### [Information supplied]
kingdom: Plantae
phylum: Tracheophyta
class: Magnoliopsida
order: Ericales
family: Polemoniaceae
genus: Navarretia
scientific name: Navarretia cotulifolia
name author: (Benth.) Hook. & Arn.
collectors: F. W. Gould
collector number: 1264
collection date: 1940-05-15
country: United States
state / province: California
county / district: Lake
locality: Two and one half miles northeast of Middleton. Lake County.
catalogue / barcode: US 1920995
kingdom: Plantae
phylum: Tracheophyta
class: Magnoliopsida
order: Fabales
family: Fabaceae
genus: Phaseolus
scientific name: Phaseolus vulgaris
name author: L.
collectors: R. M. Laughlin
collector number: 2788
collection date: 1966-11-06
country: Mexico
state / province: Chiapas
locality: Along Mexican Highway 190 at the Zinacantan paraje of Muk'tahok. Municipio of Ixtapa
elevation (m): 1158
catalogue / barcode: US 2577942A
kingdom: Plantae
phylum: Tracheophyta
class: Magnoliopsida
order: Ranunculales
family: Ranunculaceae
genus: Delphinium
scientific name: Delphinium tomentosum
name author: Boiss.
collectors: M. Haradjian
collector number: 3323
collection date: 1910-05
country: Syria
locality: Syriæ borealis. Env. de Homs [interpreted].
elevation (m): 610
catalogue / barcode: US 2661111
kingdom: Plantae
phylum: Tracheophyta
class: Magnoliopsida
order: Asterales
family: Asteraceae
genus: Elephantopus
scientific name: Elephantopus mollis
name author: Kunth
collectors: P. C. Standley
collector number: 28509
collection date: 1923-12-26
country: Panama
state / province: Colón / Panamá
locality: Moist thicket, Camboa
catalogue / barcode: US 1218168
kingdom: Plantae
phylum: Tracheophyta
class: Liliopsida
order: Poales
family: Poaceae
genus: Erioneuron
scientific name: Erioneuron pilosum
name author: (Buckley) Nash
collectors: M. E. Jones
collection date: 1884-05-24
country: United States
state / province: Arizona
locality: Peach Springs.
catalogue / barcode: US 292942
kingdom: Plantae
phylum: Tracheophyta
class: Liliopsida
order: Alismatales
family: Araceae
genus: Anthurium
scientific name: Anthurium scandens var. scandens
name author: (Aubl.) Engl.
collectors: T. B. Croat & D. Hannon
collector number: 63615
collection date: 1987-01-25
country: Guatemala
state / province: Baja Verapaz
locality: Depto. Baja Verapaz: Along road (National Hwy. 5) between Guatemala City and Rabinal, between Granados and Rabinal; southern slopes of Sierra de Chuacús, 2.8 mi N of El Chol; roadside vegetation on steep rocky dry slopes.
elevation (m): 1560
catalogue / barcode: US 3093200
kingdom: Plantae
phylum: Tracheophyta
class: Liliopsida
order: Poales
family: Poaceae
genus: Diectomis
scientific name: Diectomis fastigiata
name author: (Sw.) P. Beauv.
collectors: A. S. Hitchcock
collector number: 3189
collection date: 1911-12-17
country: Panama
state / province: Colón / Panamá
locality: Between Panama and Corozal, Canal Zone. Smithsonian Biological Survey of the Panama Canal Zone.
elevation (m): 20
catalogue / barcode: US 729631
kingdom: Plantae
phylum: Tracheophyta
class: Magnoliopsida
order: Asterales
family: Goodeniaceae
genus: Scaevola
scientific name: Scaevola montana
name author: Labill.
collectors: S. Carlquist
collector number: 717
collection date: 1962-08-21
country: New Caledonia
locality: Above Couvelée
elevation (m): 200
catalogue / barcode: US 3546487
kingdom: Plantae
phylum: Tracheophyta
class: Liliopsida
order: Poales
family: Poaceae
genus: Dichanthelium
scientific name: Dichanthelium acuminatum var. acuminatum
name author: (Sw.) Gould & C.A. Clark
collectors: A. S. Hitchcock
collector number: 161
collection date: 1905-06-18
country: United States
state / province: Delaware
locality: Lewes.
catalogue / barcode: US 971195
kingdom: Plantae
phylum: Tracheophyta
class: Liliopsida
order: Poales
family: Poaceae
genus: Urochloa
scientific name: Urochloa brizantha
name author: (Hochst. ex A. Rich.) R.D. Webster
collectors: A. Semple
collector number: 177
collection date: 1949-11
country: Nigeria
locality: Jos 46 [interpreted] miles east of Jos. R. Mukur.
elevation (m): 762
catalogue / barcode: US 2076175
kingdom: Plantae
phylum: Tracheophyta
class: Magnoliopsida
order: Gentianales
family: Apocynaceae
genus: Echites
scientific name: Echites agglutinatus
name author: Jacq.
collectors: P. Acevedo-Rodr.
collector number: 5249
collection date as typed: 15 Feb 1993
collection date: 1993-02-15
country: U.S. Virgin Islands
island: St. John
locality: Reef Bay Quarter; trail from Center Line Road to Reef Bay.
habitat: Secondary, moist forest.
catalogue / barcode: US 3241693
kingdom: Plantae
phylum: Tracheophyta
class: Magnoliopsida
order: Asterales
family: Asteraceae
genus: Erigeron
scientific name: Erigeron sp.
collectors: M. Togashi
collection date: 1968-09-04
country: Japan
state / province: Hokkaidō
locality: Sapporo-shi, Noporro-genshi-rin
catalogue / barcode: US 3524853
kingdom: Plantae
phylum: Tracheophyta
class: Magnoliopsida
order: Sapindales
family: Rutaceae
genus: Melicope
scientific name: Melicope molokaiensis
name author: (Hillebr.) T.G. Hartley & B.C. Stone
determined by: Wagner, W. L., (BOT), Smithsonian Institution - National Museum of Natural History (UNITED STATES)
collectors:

### [What to produce]
Write out every line of the items above word for word, keeping the same order and leaving nothing out.

### [Result for this exercise]
kingdom: Plantae
phylum: Tracheophyta
class: Magnoliopsida
order: Ericales
family: Polemoniaceae
genus: Navarretia
scientific name: Navarretia cotulifolia
name author: (Benth.) Hook. & Arn.
collectors: F. W. Gould
collector number: 1264
collection date: 1940-05-15
country: United States
state / province: California
county / district: Lake
locality: Two and one half miles northeast of Middleton. Lake County.
catalogue / barcode: US 1920995
kingdom: Plantae
phylum: Tracheophyta
class: Magnoliopsida
order: Fabales
family: Fabaceae
genus: Phaseolus
scientific name: Phaseolus vulgaris
name author: L.
collectors: R. M. Laughlin
collector number: 2788
collection date: 1966-11-06
country: Mexico
state / province: Chiapas
locality: Along Mexican Highway 190 at the Zinacantan paraje of Muk'tahok. Municipio of Ixtapa
elevation (m): 1158
catalogue / barcode: US 2577942A
kingdom: Plantae
phylum: Tracheophyta
class: Magnoliopsida
order: Ranunculales
family: Ranunculaceae
genus: Delphinium
scientific name: Delphinium tomentosum
name author: Boiss.
collectors: M. Haradjian
collector number: 3323
collection date: 1910-05
country: Syria
locality: Syriæ borealis. Env. de Homs [interpreted].
elevation (m): 610
catalogue / barcode: US 2661111
kingdom: Plantae
phylum: Tracheophyta
class: Magnoliopsida
order: Asterales
family: Asteraceae
genus: Elephantopus
scientific name: Elephantopus mollis
name author: Kunth
collectors: P. C. Standley
collector number: 28509
collection date: 1923-12-26
country: Panama
state / province: Colón / Panamá
locality: Moist thicket, Camboa
catalogue / barcode: US 1218168
kingdom: Plantae
phylum: Tracheophyta
class: Liliopsida
order: Poales
family: Poaceae
genus: Erioneuron
scientific name: Erioneuron pilosum
name author: (Buckley) Nash
collectors: M. E. Jones
collection date: 1884-05-24
country: United States
state / province: Arizona
locality: Peach Springs.
catalogue / barcode: US 292942
kingdom: Plantae
phylum: Tracheophyta
class: Liliopsida
order: Alismatales
family: Araceae
genus: Anthurium
scientific name: Anthurium scandens var. scandens
name author: (Aubl.) Engl.
collectors: T. B. Croat & D. Hannon
collector number: 63615
collection date: 1987-01-25
country: Guatemala
state / province: Baja Verapaz
locality: Depto. Baja Verapaz: Along road (National Hwy. 5) between Guatemala City and Rabinal, between Granados and Rabinal; southern slopes of Sierra de Chuacús, 2.8 mi N of El Chol; roadside vegetation on steep rocky dry slopes.
elevation (m): 1560
catalogue / barcode: US 3093200
kingdom: Plantae
phylum: Tracheophyta
class: Liliopsida
order: Poales
family: Poaceae
genus: Diectomis
scientific name: Diectomis fastigiata
name author: (Sw.) P. Beauv.
collectors: A. S. Hitchcock
collector number: 3189
collection date: 1911-12-17
country: Panama
state / province: Colón / Panamá
locality: Between Panama and Corozal, Canal Zone. Smithsonian Biological Survey of the Panama Canal Zone.
elevation (m): 20
catalogue / barcode: US 729631
kingdom: Plantae
phylum: Tracheophyta
class: Magnoliopsida
order: Asterales
family: Goodeniaceae
genus: Scaevola
scientific name: Scaevola montana
name author: Labill.
collectors: S. Carlquist
collector number: 717
collection date: 1962-08-21
country: New Caledonia
locality: Above Couvelée
elevation (m): 200
catalogue / barcode: US 3546487
kingdom: Plantae
phylum: Tracheophyta
class: Liliopsida
order: Poales
family: Poaceae
genus: Dichanthelium
scientific name: Dichanthelium acuminatum var. acuminatum
name author: (Sw.) Gould & C.A. Clark
collectors: A. S. Hitchcock
collector number: 161
collection date: 1905-06-18
country: United States
state / province: Delaware
locality: Lewes.
catalogue / barcode: US 971195
kingdom: Plantae
phylum: Tracheophyta
class: Liliopsida
order: Poales
family: Poaceae
genus: Urochloa
scientific name: Urochloa brizantha
name author: (Hochst. ex A. Rich.) R.D. Webster
collectors: A. Semple
collector number: 177
collection date: 1949-11
country: Nigeria
locality: Jos 46 [interpreted] miles east of Jos. R. Mukur.
elevation (m): 762
catalogue / barcode: US 2076175
kingdom: Plantae
phylum: Tracheophyta
class: Magnoliopsida
order: Gentianales
family: Apocynaceae
genus: Echites
scientific name: Echites agglutinatus
name author: Jacq.
collectors: P. Acevedo-Rodr.
collector number: 5249
collection date as typed: 15 Feb 1993
collection date: 1993-02-15
country: U.S. Virgin Islands
island: St. John
locality: Reef Bay Quarter; trail from Center Line Road to Reef Bay.
habitat: Secondary, moist forest.
catalogue / barcode: US 3241693
kingdom: Plantae
phylum: Tracheophyta
class: Magnoliopsida
order: Asterales
family: Asteraceae
genus: Erigeron
scientific name: Erigeron sp.
collectors: M. Togashi
collection date: 1968-09-04
country: Japan
state / province: Hokkaidō
locality: Sapporo-shi, Noporro-genshi-rin
catalogue / barcode: US 3524853
kingdom: Plantae
phylum: Tracheophyta
class: Magnoliopsida
order: Sapindales
family: Rutaceae
genus: Melicope
scientific name: Melicope molokaiensis
name author: (Hillebr.) T.G. Hartley & B.C. Stone
determined by: Wagner, W. L., (BOT), Smithsonian Institution - National Museum of Natural History (UNITED STATES)
collectors:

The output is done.